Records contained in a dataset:
Segment Open

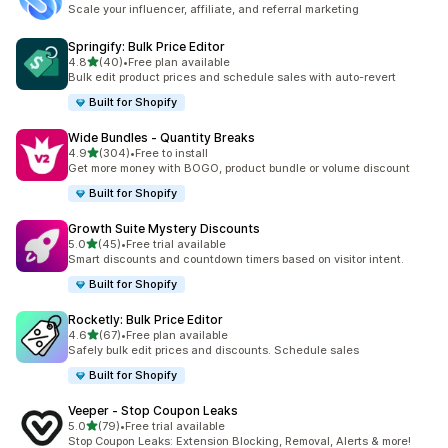
合計レビュー数：194件
Scale your influencer, affiliate, and referral marketing
Springify: Bulk Price Editor
5つ星中
4.8
(40)
•
Free plan available
合計レビュー数：40件
Bulk edit product prices and schedule sales with auto-revert
Built for Shopify
Wide Bundles ‑ Quantity Breaks
5つ星中
4.9
(304)
•
Free to install
合計レビュー数：304件
Get more money with BOGO, product bundle or volume discount
Built for Shopify
Growth Suite Mystery Discounts
5つ星中
5.0
(45)
•
Free trial available
合計レビュー数：45件
Smart discounts and countdown timers based on visitor intent.
Built for Shopify
Rocketly: Bulk Price Editor
5つ星中
4.6
(67)
•
Free plan available
合計レビュー数：67件
Safely bulk edit prices and discounts. Schedule sales
Built for Shopify
Veeper ‑ Stop Coupon Leaks
5つ星中
5.0
(79)
•
Free trial available
合計レビュー数：79件
Stop Coupon Leaks: Extension Blocking, Removal, Alerts & more!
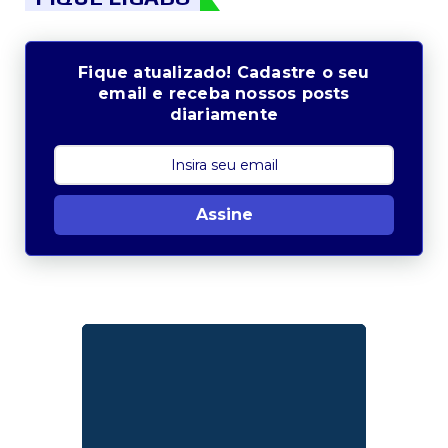
Fique atualizado! Cadastre o seu
email e receba nossos posts
diariamente
Assine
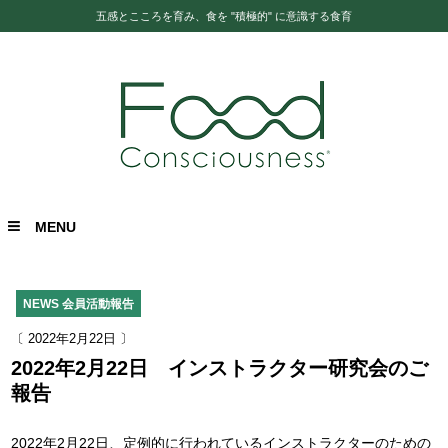
五感とこころを育み、食を "積極的" に意識する食育
MENU
NEWS
会員活動報告
〔 2022年2月22日 〕
2022年2月22日 インストラクター研究会のご
報告
2022年2月22日、定例的に行われているインストラクターのための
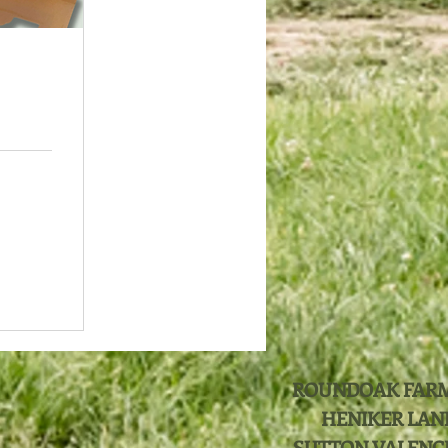
ROUNDOAK FAR
HENIKER LAN
SUTTON VALENC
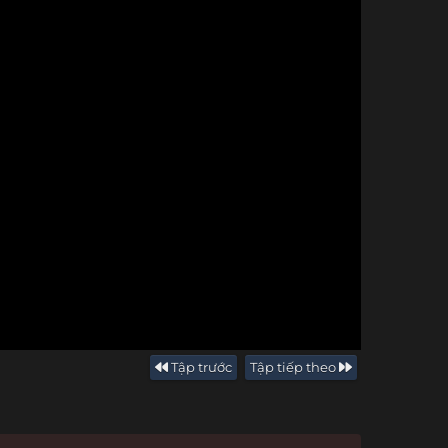
Tập trước
Tập tiếp theo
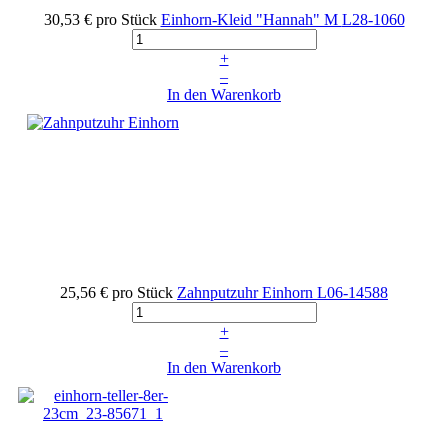
30,53 €
pro Stück
Einhorn-Kleid "Hannah" M
L28-1060
+
–
In den Warenkorb
25,56 €
pro Stück
Zahnputzuhr Einhorn
L06-14588
+
–
In den Warenkorb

Segment Closed

What you need to do:
Repeat each line above exactly. The pictures stay out.

Exercise output:
合計レビュー数：194件
Scale your influencer, affiliate, and referral marketing
Springify: Bulk Price Editor
5つ星中
4.8
(40)
•
Free plan available
合計レビュー数：40件
Bulk edit product prices and schedule sales with auto-revert
Built for Shopify
Wide Bundles ‑ Quantity Breaks
5つ星中
4.9
(304)
•
Free to install
合計レビュー数：304件
Get more money with BOGO, product bundle or volume discount
Built for Shopify
Growth Suite Mystery Discounts
5つ星中
5.0
(45)
•
Free trial available
合計レビュー数：45件
Smart discounts and countdown timers based on visitor intent.
Built for Shopify
Rocketly: Bulk Price Editor
5つ星中
4.6
(67)
•
Free plan available
合計レビュー数：67件
Safely bulk edit prices and discounts. Schedule sales
Built for Shopify
Veeper ‑ Stop Coupon Leaks
5つ星中
5.0
(79)
•
Free trial available
合計レビュー数：79件
Stop Coupon Leaks: Extension Blocking, Removal, Alerts & more!
Fique atualizado! Cadastre o seu
email e receba nossos posts
diariamente
Assine
五感とこころを育み、食を "積極的" に意識する食育
MENU
NEWS
会員活動報告
〔 2022年2月22日 〕
2022年2月22日 インストラクター研究会のご
報告
2022年2月22日、定例的に行われているインストラクターのための
ROUNDOAK FAR
HENIKER LAN
SUTTON VALENC
Tập trước
Tập tiếp theo
30,53 €
pro Stück
Einhorn-Kleid "Hannah" M
L28-1060
+
–
In den Warenkorb
25,56 €
pro Stück
Zahnputzuhr Einhorn
L06-14588
+
–
In den Warenkorb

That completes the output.